Col. Lance Frye, M.D. is an interim department chair and professor of gynecology and obstetrics at the OSU Center for Health Sciences and the State Air Surgeon for the Oklahoma Air National Guard.  

This comes as Stitt’s appointee, Gary Cox, was not confirmed by legislators due to concerns over his qualifications and handling of money during the pandemic.

Frye has already been working with the state in its COVID-19 response and says he is ready to continue the mission of protecting Oklahomans.

“Continue with the transparency of the data that we’ve been getting and working with these county-city health departments and strengthen up those local responses,” he said. 

Stitt says Frye played a key role on the Governor’s Solution Task Force, working with the National Guard and deploying with the Oklahoma State Department of Health.

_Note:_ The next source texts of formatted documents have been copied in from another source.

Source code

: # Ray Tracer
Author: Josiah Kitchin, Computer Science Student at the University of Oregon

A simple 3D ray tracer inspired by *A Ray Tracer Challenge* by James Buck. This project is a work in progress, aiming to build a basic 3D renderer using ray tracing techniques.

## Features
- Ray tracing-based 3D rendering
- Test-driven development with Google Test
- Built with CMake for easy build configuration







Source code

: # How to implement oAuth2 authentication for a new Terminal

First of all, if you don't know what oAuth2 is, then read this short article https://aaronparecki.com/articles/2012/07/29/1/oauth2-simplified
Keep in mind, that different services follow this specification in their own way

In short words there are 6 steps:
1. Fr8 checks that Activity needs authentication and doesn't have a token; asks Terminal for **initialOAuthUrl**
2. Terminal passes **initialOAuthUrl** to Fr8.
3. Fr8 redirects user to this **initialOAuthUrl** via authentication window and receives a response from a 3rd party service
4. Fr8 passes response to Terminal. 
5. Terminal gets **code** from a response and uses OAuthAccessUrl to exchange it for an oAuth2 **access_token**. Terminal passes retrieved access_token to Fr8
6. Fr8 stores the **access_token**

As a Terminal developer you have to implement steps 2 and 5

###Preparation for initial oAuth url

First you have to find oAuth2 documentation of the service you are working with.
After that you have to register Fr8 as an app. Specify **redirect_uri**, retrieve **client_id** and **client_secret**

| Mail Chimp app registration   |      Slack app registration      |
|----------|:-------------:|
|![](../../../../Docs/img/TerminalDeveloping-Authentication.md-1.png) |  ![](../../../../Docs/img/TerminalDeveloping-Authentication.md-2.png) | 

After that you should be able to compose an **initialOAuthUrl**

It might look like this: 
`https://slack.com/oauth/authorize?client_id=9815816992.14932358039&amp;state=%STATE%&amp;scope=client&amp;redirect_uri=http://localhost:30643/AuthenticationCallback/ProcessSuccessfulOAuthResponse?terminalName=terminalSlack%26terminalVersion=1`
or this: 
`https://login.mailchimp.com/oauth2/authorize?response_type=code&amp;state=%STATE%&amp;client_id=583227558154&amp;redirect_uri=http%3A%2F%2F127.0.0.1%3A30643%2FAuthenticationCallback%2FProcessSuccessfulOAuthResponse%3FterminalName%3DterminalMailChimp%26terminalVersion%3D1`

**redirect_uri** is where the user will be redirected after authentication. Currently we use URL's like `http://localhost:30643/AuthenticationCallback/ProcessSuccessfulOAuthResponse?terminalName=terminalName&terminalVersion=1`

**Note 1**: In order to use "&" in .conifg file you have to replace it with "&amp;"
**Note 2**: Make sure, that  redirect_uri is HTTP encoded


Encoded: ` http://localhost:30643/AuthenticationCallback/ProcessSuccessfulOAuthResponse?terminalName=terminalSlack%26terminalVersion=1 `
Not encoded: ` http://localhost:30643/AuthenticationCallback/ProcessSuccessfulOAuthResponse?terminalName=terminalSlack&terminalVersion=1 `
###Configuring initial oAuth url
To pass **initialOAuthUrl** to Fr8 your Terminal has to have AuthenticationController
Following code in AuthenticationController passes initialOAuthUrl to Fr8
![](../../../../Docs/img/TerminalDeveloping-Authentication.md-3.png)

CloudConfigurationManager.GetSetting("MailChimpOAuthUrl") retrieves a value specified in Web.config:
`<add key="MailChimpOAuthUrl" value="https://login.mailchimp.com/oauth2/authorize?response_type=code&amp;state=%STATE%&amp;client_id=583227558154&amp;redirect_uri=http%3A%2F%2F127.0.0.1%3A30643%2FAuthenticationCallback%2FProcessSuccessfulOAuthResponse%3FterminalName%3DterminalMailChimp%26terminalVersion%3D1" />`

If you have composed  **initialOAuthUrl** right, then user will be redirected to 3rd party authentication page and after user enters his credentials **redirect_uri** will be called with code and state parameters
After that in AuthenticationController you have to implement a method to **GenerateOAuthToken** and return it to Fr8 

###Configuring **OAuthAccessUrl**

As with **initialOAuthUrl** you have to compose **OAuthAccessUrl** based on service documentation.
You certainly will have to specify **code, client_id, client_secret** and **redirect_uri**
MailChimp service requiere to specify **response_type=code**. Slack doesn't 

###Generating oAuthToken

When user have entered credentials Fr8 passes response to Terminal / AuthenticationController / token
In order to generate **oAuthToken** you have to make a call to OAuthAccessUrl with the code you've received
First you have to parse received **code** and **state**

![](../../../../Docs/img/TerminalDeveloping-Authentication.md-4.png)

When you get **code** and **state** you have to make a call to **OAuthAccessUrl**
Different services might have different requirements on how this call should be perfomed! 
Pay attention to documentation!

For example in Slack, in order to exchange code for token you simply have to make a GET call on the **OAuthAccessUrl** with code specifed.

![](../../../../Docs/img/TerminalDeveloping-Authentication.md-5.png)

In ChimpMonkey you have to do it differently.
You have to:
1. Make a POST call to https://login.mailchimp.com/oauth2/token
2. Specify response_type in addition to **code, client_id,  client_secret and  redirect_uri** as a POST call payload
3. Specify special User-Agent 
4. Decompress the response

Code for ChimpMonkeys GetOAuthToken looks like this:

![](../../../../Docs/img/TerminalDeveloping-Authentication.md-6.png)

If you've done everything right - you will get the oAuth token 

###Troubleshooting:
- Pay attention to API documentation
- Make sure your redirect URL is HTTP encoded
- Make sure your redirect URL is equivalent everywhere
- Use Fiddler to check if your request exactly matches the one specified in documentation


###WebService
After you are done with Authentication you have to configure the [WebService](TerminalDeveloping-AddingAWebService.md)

“I’m confident that our state department of health will be in great, great hands,” said Stitt. 

Frye practiced medicine with a focus on gynecology and obstetrics for several years before joining the Air Force in 2005.

He was deployed in both operations Enduring Freedom and Iraqi Freedom serving in areas such as combat search and rescue and casualty evacuation.  

He says both jobs have prepared him for the high-pressure work being done in this pandemic.

“Quite honestly, being an OB-GYN is really great or it’s an emergency, so you learn how to handle those situations well,” Frye said. 

With the health department, Frye says he worked with the hospital association to put together data and look at projections to ensure our state has what it needs for now and possible waves in the future.

​“We saw what went well and what we could learn from and we’ll continue to improve,” said Frye. 

Frye says he’s unsure yet if he will step down from his interim department chair with OSU Health Sciences.

He also says telemedicine is key in helping build better medical care for more rural families.